Pandemias y guerras son excelentes momentos para destruir dogmas. La crisis ocasionada por el covid restituyó a los gobiernos la tarea de intervenir en las economías, para salvarlas del abismo, y también para ponerlas en la vía de la recuperación. Así mismo, la competencia de las naciones por suministros médicos, el acaparamiento de vacunas por los países que las manufacturan, la crisis de los contenedores y los aumentos de precios inducidos por las dificultades en las cadenas de suministros, han revivido el debate sobre la soberanía inmunológica, alimentaria y tecnológica.
Si bien es de admirar el complejo entramado comercial que hoy existe en el mundo, que durante décadas ha sido construido por la voluntad de los Estados Unidos de servir de faro en la integración comercial de los países, es imposible ocultar los riesgos que conlleva tener toda la producción deslocalizada. Y esto no es un llamado a la autarquía (autosuficiencia en la producción de bienes y servicios) de los países, sino a desarrollar un tejido productivo doméstico que sirva de garantía en caso de dificultades para el intercambio internacional.
Bien es sabido que los países ricos destinan ingentes recursos para subsidiar la producción de alimentos. En Europa, un rubro del presupuesto ampliamente discutido es la Política Agraria Común (PAC), dirigida a apoyar productores de alimentos en el mercado comunitario. Este tipo de subsidios abunda igualmente en Estados Unidos. A pesar de que economistas y ciudadanos de ambos lados del espectro político critiquen estas ayudas, poco ha cambiado la situación a través de las décadas. Mejor aún, en burlón gesto de la historia, las sendas crisis que azotan hoy el planeta dan la razón a las subvenciones de alimentos; una parte importante del trigo del mundo viene de Rusia y de Ucrania, y varios de los principales importadores son países exportadores de materias primas, de bajo ingreso, muy vulnerables a los incrementos en el precio del grano. Entre ellos se destaca Egipto, que depende desesperadamente del grano importado y donde en el pasado ya se han producido “disturbios del pan”.

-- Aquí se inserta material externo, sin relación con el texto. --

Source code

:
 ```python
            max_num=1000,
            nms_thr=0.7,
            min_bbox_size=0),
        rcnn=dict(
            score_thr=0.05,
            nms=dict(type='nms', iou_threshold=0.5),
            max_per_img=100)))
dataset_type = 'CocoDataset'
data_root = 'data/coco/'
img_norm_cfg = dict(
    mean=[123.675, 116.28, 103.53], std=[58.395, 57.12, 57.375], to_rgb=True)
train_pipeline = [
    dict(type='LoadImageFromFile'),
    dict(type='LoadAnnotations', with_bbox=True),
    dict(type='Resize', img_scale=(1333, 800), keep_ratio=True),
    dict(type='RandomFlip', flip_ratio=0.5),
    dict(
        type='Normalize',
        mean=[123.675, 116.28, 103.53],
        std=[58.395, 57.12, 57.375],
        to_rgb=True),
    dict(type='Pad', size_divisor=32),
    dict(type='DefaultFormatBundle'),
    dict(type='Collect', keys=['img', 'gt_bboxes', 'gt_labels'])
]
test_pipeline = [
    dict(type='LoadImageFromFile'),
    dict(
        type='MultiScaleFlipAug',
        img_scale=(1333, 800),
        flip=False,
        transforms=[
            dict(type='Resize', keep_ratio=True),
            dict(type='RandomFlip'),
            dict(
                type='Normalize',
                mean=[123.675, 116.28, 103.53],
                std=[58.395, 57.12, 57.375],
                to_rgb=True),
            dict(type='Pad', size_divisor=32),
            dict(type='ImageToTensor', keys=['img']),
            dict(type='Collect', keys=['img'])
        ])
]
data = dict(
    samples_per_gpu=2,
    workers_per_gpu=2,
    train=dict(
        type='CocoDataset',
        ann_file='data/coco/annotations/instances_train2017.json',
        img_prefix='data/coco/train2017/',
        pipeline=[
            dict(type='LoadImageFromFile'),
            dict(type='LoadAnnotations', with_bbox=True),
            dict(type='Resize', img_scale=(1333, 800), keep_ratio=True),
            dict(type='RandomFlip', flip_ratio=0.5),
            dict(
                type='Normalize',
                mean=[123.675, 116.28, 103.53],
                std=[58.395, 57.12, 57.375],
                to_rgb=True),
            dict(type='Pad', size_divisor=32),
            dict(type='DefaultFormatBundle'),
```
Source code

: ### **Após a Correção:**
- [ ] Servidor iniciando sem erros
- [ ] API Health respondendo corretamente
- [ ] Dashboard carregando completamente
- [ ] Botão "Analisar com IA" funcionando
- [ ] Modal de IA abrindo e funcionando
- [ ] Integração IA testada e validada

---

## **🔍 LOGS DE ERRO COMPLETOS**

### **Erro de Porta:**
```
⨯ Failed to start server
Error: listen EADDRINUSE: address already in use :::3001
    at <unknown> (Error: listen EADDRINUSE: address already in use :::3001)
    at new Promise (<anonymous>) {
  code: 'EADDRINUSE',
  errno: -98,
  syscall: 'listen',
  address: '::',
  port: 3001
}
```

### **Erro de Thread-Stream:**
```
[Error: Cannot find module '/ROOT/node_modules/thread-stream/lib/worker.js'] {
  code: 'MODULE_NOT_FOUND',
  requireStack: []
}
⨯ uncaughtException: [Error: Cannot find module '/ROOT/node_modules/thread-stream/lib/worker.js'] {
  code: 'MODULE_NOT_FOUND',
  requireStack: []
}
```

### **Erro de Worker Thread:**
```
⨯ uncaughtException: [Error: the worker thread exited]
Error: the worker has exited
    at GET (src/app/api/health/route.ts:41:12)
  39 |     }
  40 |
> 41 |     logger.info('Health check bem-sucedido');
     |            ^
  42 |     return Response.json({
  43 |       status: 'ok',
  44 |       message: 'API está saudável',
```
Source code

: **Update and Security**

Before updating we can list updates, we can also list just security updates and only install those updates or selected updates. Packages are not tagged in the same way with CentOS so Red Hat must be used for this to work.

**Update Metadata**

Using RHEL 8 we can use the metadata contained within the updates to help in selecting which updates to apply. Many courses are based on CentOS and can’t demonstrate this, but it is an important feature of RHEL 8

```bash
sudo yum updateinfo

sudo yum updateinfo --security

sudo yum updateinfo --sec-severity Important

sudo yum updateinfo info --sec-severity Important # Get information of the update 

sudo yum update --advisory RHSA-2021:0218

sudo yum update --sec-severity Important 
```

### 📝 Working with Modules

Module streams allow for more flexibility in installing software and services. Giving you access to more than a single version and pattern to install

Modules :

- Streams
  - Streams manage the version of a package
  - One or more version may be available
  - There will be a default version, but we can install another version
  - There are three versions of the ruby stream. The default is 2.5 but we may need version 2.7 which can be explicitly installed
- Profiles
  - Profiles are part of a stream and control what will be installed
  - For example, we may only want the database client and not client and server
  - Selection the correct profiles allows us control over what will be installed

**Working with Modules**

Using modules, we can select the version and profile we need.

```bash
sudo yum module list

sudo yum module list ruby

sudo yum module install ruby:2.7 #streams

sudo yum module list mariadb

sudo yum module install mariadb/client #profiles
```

Los alimentos son una cara de la soberanía, pero no la única. La industria también es esencial, y como se ve en la pandemia, países que no producen vacunas, medicinas, o insumos médicos, son los más vulnerables y van a la retaguardia mundial en la lucha contra las enfermedades. O los productores de semiconductores, insumo esencial para cualquier producto electrónico, están sufriendo graves problemas de escasez asociados a los choques producidos por la pandemia, situación que solo se agravaría si China decidiera invadir Taiwán. No hace falta esperar a que se produzca la tragedia: en el plan de rescate económico de la Unión Europea se pretende duplicar la producción de semiconductores en el continente, y llegar en 2030 a controlar 20% de la oferta mundial de este producto. Ejemplo claro e inequívoco de política industrial. Ojalá podamos ver una iniciativa similar en América Latina durante nuestras vidas.
No hace falta pensar que el comercio internacional es nocivo, o que no les sirve a los países. El problema es que la apertura económica, sin ningún proceso de política industrial, genera patrones de especialización en bienes primarios, y en el mejor de los casos, manufacturas ligeras. Un ejemplo de crecimiento económico impulsado por manufactura ligera es México, que a pesar de haberse enriquecido a un punto que muchos latinoamericanos no logran, sigue siendo muy vulnerable a cambios en precios de energía y alimentos, y no logra levantarse por encima del umbral de los 15-20 mil USD per cápita. México es una muestra excelente de la “trampa del ingreso medio”: al llegar a cierto nivel de ingreso por persona, algunos países no logran crecer más. Esto significa, por supuesto, que amplios sectores de la población son pobres, que las instituciones son débiles, y el sector productivo del país está a merced de lo que digan sus clientes ricos (cómo olvidar cuando a punta de chantajes Trump convirtió a México en su policía migratoria).
Entonces el sentido de esta columna no va en parar el intercambio. Al contrario, el florecimiento de grandes industrias y producciones agrícolas en los países hoy pobres redundará en beneficios para el norte económico del planeta, entre lo que se cuenta mejor seguridad, menor migración, mayor intercambio e inversión (la mayor parte del comercio internacional son bienes manufacturados, y la mayor parte de la inversión extranjera es de país rico en país rico), mejores empleos, y ojalá, pero no necesariamente, mejor calidad de las instituciones democráticas (por supuesto, aquí China comprueba que es posible impulsar nuevos sectores económicos mientras se permanece en la autocracia).